4) Analytics Is The Special Sauce. Software analytics, single stack software and any tool that enables relevant data to be collected and shared between departments with ease and consistency is basically good. It allows everyone to be on the same page, speaking the same language. It’s a fantastic leadership and HR tool. We can see what’s happening – the good, the weird, the amazing and the stuff that makes us ask better questions — across the organization and respond quickly. We are now seeking numbers to back up what we say. We have the tools – let’s use them.

5) Social Media And Continuous Learning Continues To Grow In Significance. Social media is one area that has lived up to its hype. It’s an amazing talent management, branding and employee engagement tool. For example – by creating a 3-dimensional profile of an applicant (Google the person’s name-Wink), talent simply leaps out. Peoples quirks, interesting detours, offbeat skills all come to life as we learn more about people’s personalities and “real lives”. As do certain negatives like rigid ideology, or a tendency to be snarky or combative. Within an organization, social media, social learning and big data are an unparalleled communication and cohesion tool if understood and utilized correctly.

6) Real Time Talent Management Matters. Tools that allow continuous monitoring of performance are better for everyone. A formal employee review every six months is fast becoming obsolete. What is far more important is software that enables us to stay on top of things in real time. Problems are nipped in the bud and the good stuff like recognition, gamification and rewards are in place to offer more productive employee relationships that can be nurtured. No more playing catch-up. Real time monitoring gives HR and Leaders more power to do more good and weed out the people who are not a good fit. 
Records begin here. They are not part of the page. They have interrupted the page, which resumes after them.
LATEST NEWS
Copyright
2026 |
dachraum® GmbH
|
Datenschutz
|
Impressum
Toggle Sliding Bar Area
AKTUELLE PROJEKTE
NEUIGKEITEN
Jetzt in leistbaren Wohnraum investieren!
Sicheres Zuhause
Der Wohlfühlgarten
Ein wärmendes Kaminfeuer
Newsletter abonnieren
7) Mobile, Mobile, Mobile. There’s a new generation of talent coming up that views desktops as a relic from the past. The world is growing evermore global and mobile and HR has to be, too. To reach the right talent, you need to be mobile-friendly in design and ease of usage. HR should always go where the talent is – and these days it’s on mobile.

It’s going to be an exciting, if at times overwhelming, week, year. I’d love to know what you think of my list. We live in fascinating times for HR and Leadership and the conference is always interesting. Have a blast. Let’s keep learning and innovating together.